Word for word, repeat the records, leaving every picture behind.

+ + + +

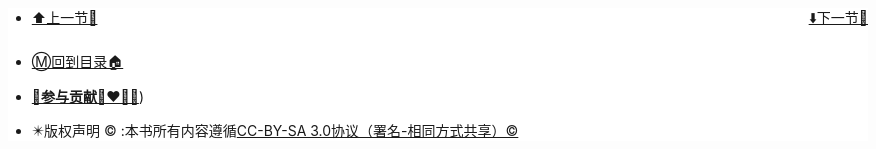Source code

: <ul><li><div><a href = '14.md' style='float:left'>⬆️上一节🔗</a><a href = '16.md' style='float: right'>⬇️下一节🔗</a></div></li></ul>

+ [Ⓜ️回到目录🏠](../README.md)

+ [**🫵参与贡献💞❤️‍🔥💖**](https://nsddd.top/archives/contributors))

+ ✴️版权声明 &copy; :本书所有内容遵循[CC-BY-SA 3.0协议（署名-相同方式共享）&copy;](http://zh.wikipedia.org/wiki/Wikipedia:CC-by-sa-3.0协议文本) 
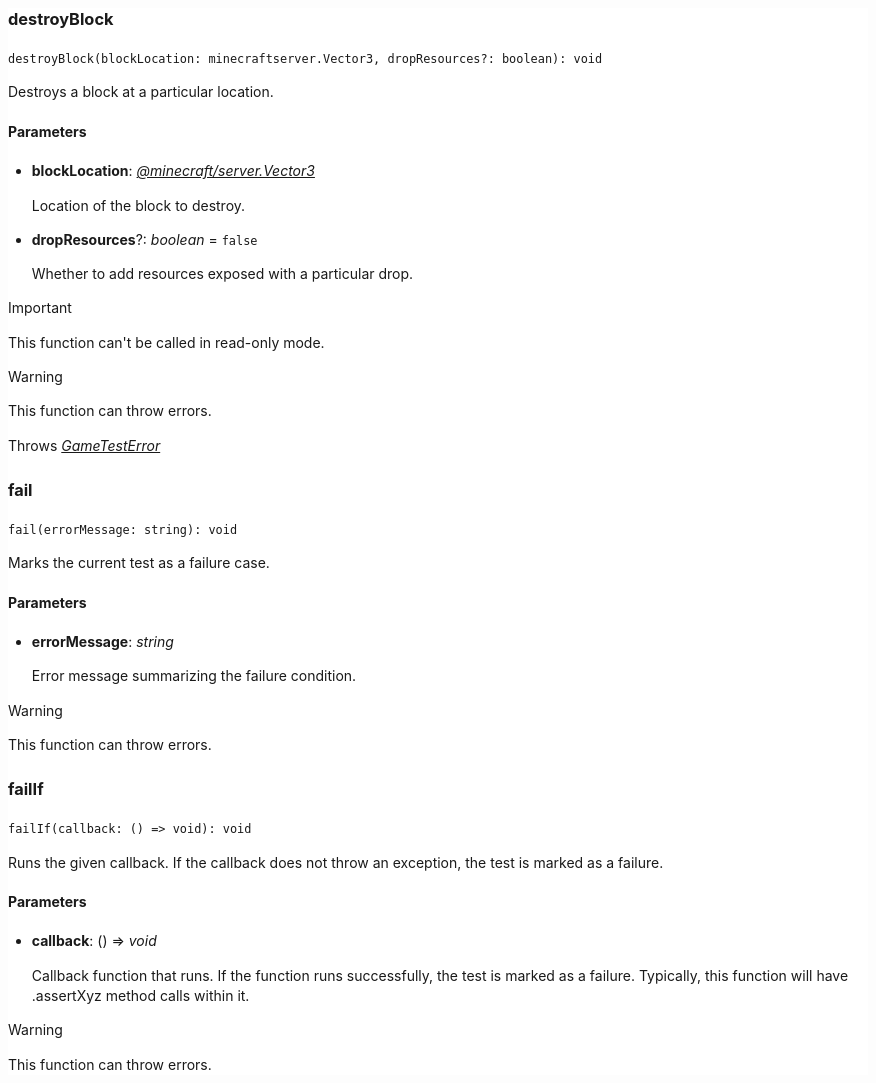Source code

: ### **destroyBlock**
`
destroyBlock(blockLocation: minecraftserver.Vector3, dropResources?: boolean): void
`

Destroys a block at a particular location.

#### **Parameters**
- **blockLocation**: [*@minecraft/server.Vector3*](../../minecraft/server/Vector3.md)
  
  Location of the block to destroy.
- **dropResources**?: *boolean* = `false`
  
  Whether to add resources exposed with a particular drop.

> [!IMPORTANT]
> This function can't be called in read-only mode.

> [!WARNING]
> This function can throw errors.
>
> Throws [*GameTestError*](GameTestError.md)

### **fail**
`
fail(errorMessage: string): void
`

Marks the current test as a failure case.

#### **Parameters**
- **errorMessage**: *string*
  
  Error message summarizing the failure condition.

> [!WARNING]
> This function can throw errors.

### **failIf**
`
failIf(callback: () => void): void
`

Runs the given callback. If the callback does not throw an exception, the test is marked as a failure.

#### **Parameters**
- **callback**: () => *void*
  
  Callback function that runs. If the function runs successfully, the test is marked as a failure. Typically, this function will have .assertXyz method calls within it.

> [!WARNING]
> This function can throw errors.
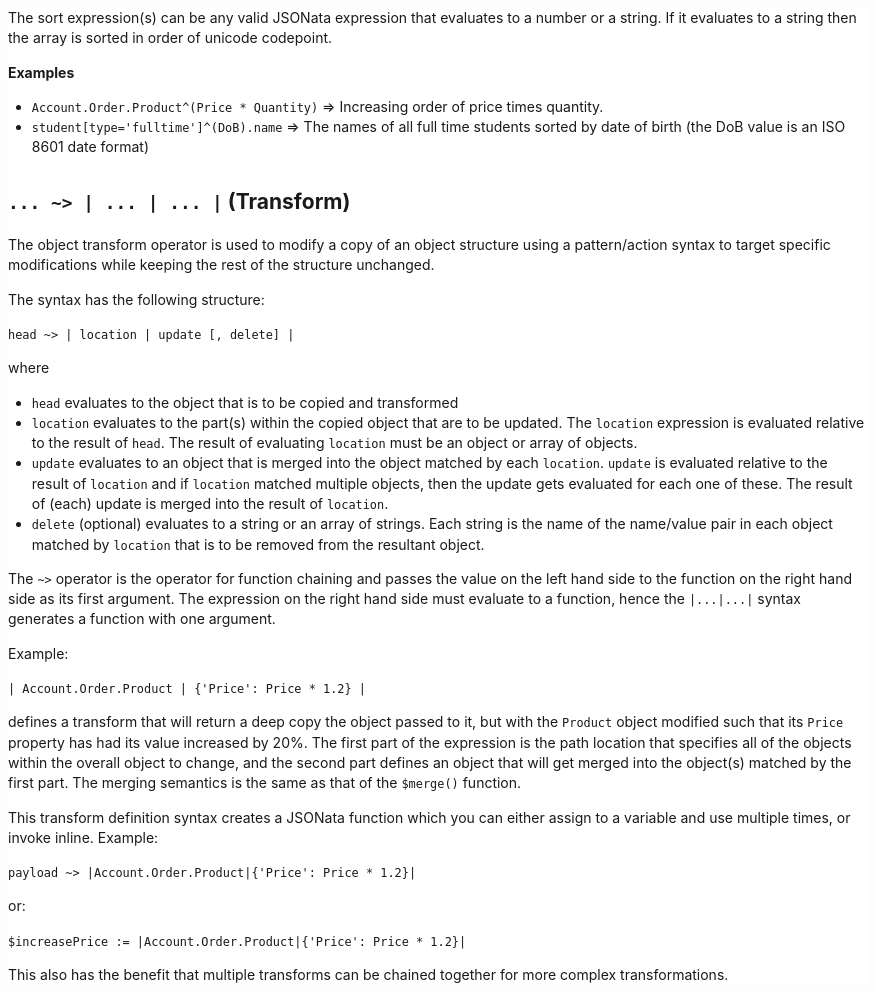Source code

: The sort expression(s) can be any valid JSONata expression that evaluates to a number or a string.  If it evaluates to a string then the array is sorted in order of unicode codepoint.

__Examples__

- `Account.Order.Product^(Price * Quantity)` => Increasing order of price times quantity.   
- `student[type='fulltime']^(DoB).name` => The names of all full time students sorted by date of birth (the DoB value is an ISO 8601 date format)

## `... ~> | ... | ... |` (Transform)

The object transform operator is used to modify a copy of an object structure using a pattern/action syntax to target specific modifications while keeping the rest of the structure unchanged.

The syntax has the following structure:

`head ~> | location | update [, delete] |`

where

- `head` evaluates to the object that is to be copied and transformed
- `location` evaluates to the part(s) within the copied object that are to be updated. The `location` expression is evaluated relative to the result of `head`. The result of evaluating `location` must be an object or array of objects.
- `update` evaluates to an object that is merged into the object matched by each `location`. `update` is evaluated relative to the result of `location` and if `location` matched multiple objects, then the update gets evaluated for each one of these. The result of (each) update is merged into the result of `location`.
- `delete` (optional) evaluates to a string or an array of strings. Each string is the name of the name/value pair in each object matched by `location` that is to be removed from the resultant object.

The `~>` operator is the operator for function chaining and passes the value on the left hand side to the function on the right hand side as its first argument. The expression on the right hand side must evaluate to a function, hence the `|...|...|` syntax generates a function with one argument.

Example:

`| Account.Order.Product | {'Price': Price * 1.2} |` 

defines a transform that will return a deep copy the object passed to it, but with the `Product` object modified such that its `Price` property has had its value increased by 20%. The first part of the expression is the path location that specifies all of the objects within the overall object to change, and the second part defines an object that will get merged into the object(s) matched by the first part. The merging semantics is the same as that of the `$merge()` function.

This transform definition syntax creates a JSONata function which you can either assign to a variable and use multiple times, or invoke inline.
Example:   

`payload ~> |Account.Order.Product|{'Price': Price * 1.2}|`   

or:   

`$increasePrice := |Account.Order.Product|{'Price': Price * 1.2}|`   

This also has the benefit that multiple transforms can be chained together for more complex transformations.
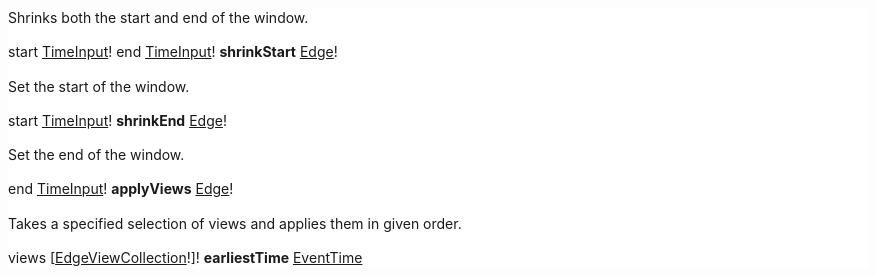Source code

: Shrinks both the start and end of the window.

</td>
</tr>
<tr>
<td colspan="2" align="right" valign="top">start</td>
<td valign="top"><a href="#timeinput">TimeInput</a>!</td>
<td></td>
</tr>
<tr>
<td colspan="2" align="right" valign="top">end</td>
<td valign="top"><a href="#timeinput">TimeInput</a>!</td>
<td></td>
</tr>
<tr>
<td colspan="2" valign="top"><strong id="edge.shrinkstart">shrinkStart</strong></td>
<td valign="top"><a href="#edge">Edge</a>!</td>
<td>

Set the start of the window.

</td>
</tr>
<tr>
<td colspan="2" align="right" valign="top">start</td>
<td valign="top"><a href="#timeinput">TimeInput</a>!</td>
<td></td>
</tr>
<tr>
<td colspan="2" valign="top"><strong id="edge.shrinkend">shrinkEnd</strong></td>
<td valign="top"><a href="#edge">Edge</a>!</td>
<td>

Set the end of the window.

</td>
</tr>
<tr>
<td colspan="2" align="right" valign="top">end</td>
<td valign="top"><a href="#timeinput">TimeInput</a>!</td>
<td></td>
</tr>
<tr>
<td colspan="2" valign="top"><strong id="edge.applyviews">applyViews</strong></td>
<td valign="top"><a href="#edge">Edge</a>!</td>
<td>

Takes a specified selection of views and applies them in given order.

</td>
</tr>
<tr>
<td colspan="2" align="right" valign="top">views</td>
<td valign="top">[<a href="#edgeviewcollection">EdgeViewCollection</a>!]!</td>
<td></td>
</tr>
<tr>
<td colspan="2" valign="top"><strong id="edge.earliesttime">earliestTime</strong></td>
<td valign="top"><a href="#eventtime">EventTime</a></td>
<td>
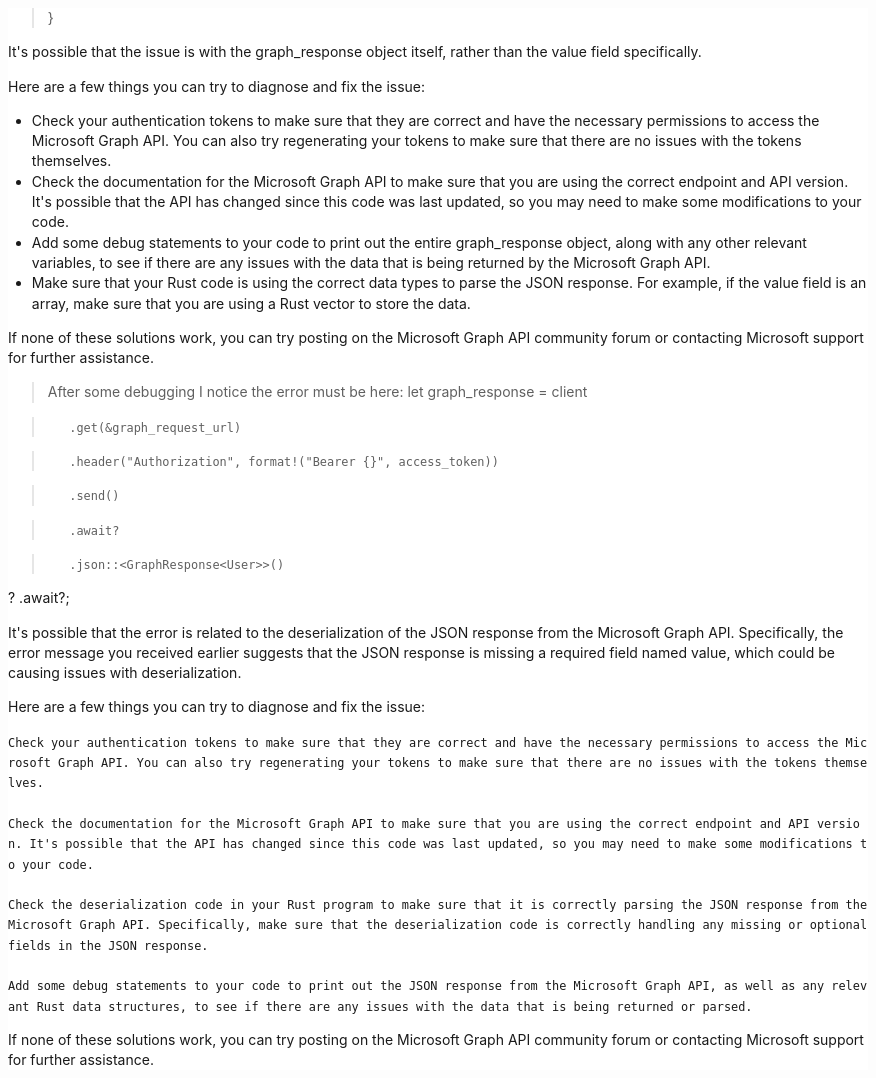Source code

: >    }

It's possible that the issue is with the graph_response object itself, rather than the value field specifically.

Here are a few things you can try to diagnose and fix the issue:

- Check your authentication tokens to make sure that they are correct and have the necessary permissions to access the Microsoft Graph API. You can also try regenerating your tokens to make sure that there are no issues with the tokens themselves.
- Check the documentation for the Microsoft Graph API to make sure that you are using the correct endpoint and API version. It's possible that the API has changed since this code was last updated, so you may need to make some modifications to your code.
- Add some debug statements to your code to print out the entire graph_response object, along with any other relevant variables, to see if there are any issues with the data that is being returned by the Microsoft Graph API.
- Make sure that your Rust code is using the correct data types to parse the JSON response. For example, if the value field is an array, make sure that you are using a Rust vector to store the data.

If none of these solutions work, you can try posting on the Microsoft Graph API community forum or contacting Microsoft support for further assistance.


> After some debugging I notice the error must be here: let graph_response = client

>        .get(&graph_request_url)

>        .header("Authorization", format!("Bearer {}", access_token))

>        .send()

>        .await?

>        .json::<GraphResponse<User>>()
?        .await?;

It's possible that the error is related to the deserialization of the JSON response from the Microsoft Graph API. Specifically, the error message you received earlier suggests that the JSON response is missing a required field named value, which could be causing issues with deserialization.

Here are a few things you can try to diagnose and fix the issue:

    Check your authentication tokens to make sure that they are correct and have the necessary permissions to access the Microsoft Graph API. You can also try regenerating your tokens to make sure that there are no issues with the tokens themselves.

    Check the documentation for the Microsoft Graph API to make sure that you are using the correct endpoint and API version. It's possible that the API has changed since this code was last updated, so you may need to make some modifications to your code.

    Check the deserialization code in your Rust program to make sure that it is correctly parsing the JSON response from the Microsoft Graph API. Specifically, make sure that the deserialization code is correctly handling any missing or optional fields in the JSON response.

    Add some debug statements to your code to print out the JSON response from the Microsoft Graph API, as well as any relevant Rust data structures, to see if there are any issues with the data that is being returned or parsed.

If none of these solutions work, you can try posting on the Microsoft Graph API community forum or contacting Microsoft support for further assistance.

+ + + +

* _Expected output_
Source code

: <ul><li><div><a href = '14.md' style='float:left'>⬆️上一节🔗</a><a href = '16.md' style='float: right'>⬇️下一节🔗</a></div></li></ul>

+ [Ⓜ️回到目录🏠](../README.md)

+ [**🫵参与贡献💞❤️‍🔥💖**](https://nsddd.top/archives/contributors))

+ ✴️版权声明 &copy; :本书所有内容遵循[CC-BY-SA 3.0协议（署名-相同方式共享）&copy;](http://zh.wikipedia.org/wiki/Wikipedia:CC-by-sa-3.0协议文本) 
Source code

: ### **destroyBlock**
`
destroyBlock(blockLocation: minecraftserver.Vector3, dropResources?: boolean): void
`

Destroys a block at a particular location.

#### **Parameters**
- **blockLocation**: [*@minecraft/server.Vector3*](../../minecraft/server/Vector3.md)
  
  Location of the block to destroy.
- **dropResources**?: *boolean* = `false`
  
  Whether to add resources exposed with a particular drop.

> [!IMPORTANT]
> This function can't be called in read-only mode.

> [!WARNING]
> This function can throw errors.
>
> Throws [*GameTestError*](GameTestError.md)

### **fail**
`
fail(errorMessage: string): void
`

Marks the current test as a failure case.

#### **Parameters**
- **errorMessage**: *string*
  
  Error message summarizing the failure condition.

> [!WARNING]
> This function can throw errors.

### **failIf**
`
failIf(callback: () => void): void
`

Runs the given callback. If the callback does not throw an exception, the test is marked as a failure.

#### **Parameters**
- **callback**: () => *void*
  
  Callback function that runs. If the function runs successfully, the test is marked as a failure. Typically, this function will have .assertXyz method calls within it.

> [!WARNING]
> This function can throw errors.
Source code

: The sort expression(s) can be any valid JSONata expression that evaluates to a number or a string.  If it evaluates to a string then the array is sorted in order of unicode codepoint.

__Examples__

- `Account.Order.Product^(Price * Quantity)` => Increasing order of price times quantity.   
- `student[type='fulltime']^(DoB).name` => The names of all full time students sorted by date of birth (the DoB value is an ISO 8601 date format)

## `... ~> | ... | ... |` (Transform)

The object transform operator is used to modify a copy of an object structure using a pattern/action syntax to target specific modifications while keeping the rest of the structure unchanged.

The syntax has the following structure:

`head ~> | location | update [, delete] |`

where

- `head` evaluates to the object that is to be copied and transformed
- `location` evaluates to the part(s) within the copied object that are to be updated. The `location` expression is evaluated relative to the result of `head`. The result of evaluating `location` must be an object or array of objects.
- `update` evaluates to an object that is merged into the object matched by each `location`. `update` is evaluated relative to the result of `location` and if `location` matched multiple objects, then the update gets evaluated for each one of these. The result of (each) update is merged into the result of `location`.
- `delete` (optional) evaluates to a string or an array of strings. Each string is the name of the name/value pair in each object matched by `location` that is to be removed from the resultant object.

The `~>` operator is the operator for function chaining and passes the value on the left hand side to the function on the right hand side as its first argument. The expression on the right hand side must evaluate to a function, hence the `|...|...|` syntax generates a function with one argument.

Example:

`| Account.Order.Product | {'Price': Price * 1.2} |` 

defines a transform that will return a deep copy the object passed to it, but with the `Product` object modified such that its `Price` property has had its value increased by 20%. The first part of the expression is the path location that specifies all of the objects within the overall object to change, and the second part defines an object that will get merged into the object(s) matched by the first part. The merging semantics is the same as that of the `$merge()` function.

This transform definition syntax creates a JSONata function which you can either assign to a variable and use multiple times, or invoke inline.
Example:   

`payload ~> |Account.Order.Product|{'Price': Price * 1.2}|`   

or:   

`$increasePrice := |Account.Order.Product|{'Price': Price * 1.2}|`   

This also has the benefit that multiple transforms can be chained together for more complex transformations.
Source code

: Shrinks both the start and end of the window.

</td>
</tr>
<tr>
<td colspan="2" align="right" valign="top">start</td>
<td valign="top"><a href="#timeinput">TimeInput</a>!</td>
<td></td>
</tr>
<tr>
<td colspan="2" align="right" valign="top">end</td>
<td valign="top"><a href="#timeinput">TimeInput</a>!</td>
<td></td>
</tr>
<tr>
<td colspan="2" valign="top"><strong id="edge.shrinkstart">shrinkStart</strong></td>
<td valign="top"><a href="#edge">Edge</a>!</td>
<td>

Set the start of the window.

</td>
</tr>
<tr>
<td colspan="2" align="right" valign="top">start</td>
<td valign="top"><a href="#timeinput">TimeInput</a>!</td>
<td></td>
</tr>
<tr>
<td colspan="2" valign="top"><strong id="edge.shrinkend">shrinkEnd</strong></td>
<td valign="top"><a href="#edge">Edge</a>!</td>
<td>

Set the end of the window.

</td>
</tr>
<tr>
<td colspan="2" align="right" valign="top">end</td>
<td valign="top"><a href="#timeinput">TimeInput</a>!</td>
<td></td>
</tr>
<tr>
<td colspan="2" valign="top"><strong id="edge.applyviews">applyViews</strong></td>
<td valign="top"><a href="#edge">Edge</a>!</td>
<td>

Takes a specified selection of views and applies them in given order.

</td>
</tr>
<tr>
<td colspan="2" align="right" valign="top">views</td>
<td valign="top">[<a href="#edgeviewcollection">EdgeViewCollection</a>!]!</td>
<td></td>
</tr>
<tr>
<td colspan="2" valign="top"><strong id="edge.earliesttime">earliestTime</strong></td>
<td valign="top"><a href="#eventtime">EventTime</a></td>
<td>
Source code

: >    }

It's possible that the issue is with the graph_response object itself, rather than the value field specifically.

Here are a few things you can try to diagnose and fix the issue:

- Check your authentication tokens to make sure that they are correct and have the necessary permissions to access the Microsoft Graph API. You can also try regenerating your tokens to make sure that there are no issues with the tokens themselves.
- Check the documentation for the Microsoft Graph API to make sure that you are using the correct endpoint and API version. It's possible that the API has changed since this code was last updated, so you may need to make some modifications to your code.
- Add some debug statements to your code to print out the entire graph_response object, along with any other relevant variables, to see if there are any issues with the data that is being returned by the Microsoft Graph API.
- Make sure that your Rust code is using the correct data types to parse the JSON response. For example, if the value field is an array, make sure that you are using a Rust vector to store the data.

If none of these solutions work, you can try posting on the Microsoft Graph API community forum or contacting Microsoft support for further assistance.


> After some debugging I notice the error must be here: let graph_response = client

>        .get(&graph_request_url)

>        .header("Authorization", format!("Bearer {}", access_token))

>        .send()

>        .await?

>        .json::<GraphResponse<User>>()
?        .await?;

It's possible that the error is related to the deserialization of the JSON response from the Microsoft Graph API. Specifically, the error message you received earlier suggests that the JSON response is missing a required field named value, which could be causing issues with deserialization.

Here are a few things you can try to diagnose and fix the issue:

    Check your authentication tokens to make sure that they are correct and have the necessary permissions to access the Microsoft Graph API. You can also try regenerating your tokens to make sure that there are no issues with the tokens themselves.

    Check the documentation for the Microsoft Graph API to make sure that you are using the correct endpoint and API version. It's possible that the API has changed since this code was last updated, so you may need to make some modifications to your code.

    Check the deserialization code in your Rust program to make sure that it is correctly parsing the JSON response from the Microsoft Graph API. Specifically, make sure that the deserialization code is correctly handling any missing or optional fields in the JSON response.

    Add some debug statements to your code to print out the JSON response from the Microsoft Graph API, as well as any relevant Rust data structures, to see if there are any issues with the data that is being returned or parsed.

If none of these solutions work, you can try posting on the Microsoft Graph API community forum or contacting Microsoft support for further assistance.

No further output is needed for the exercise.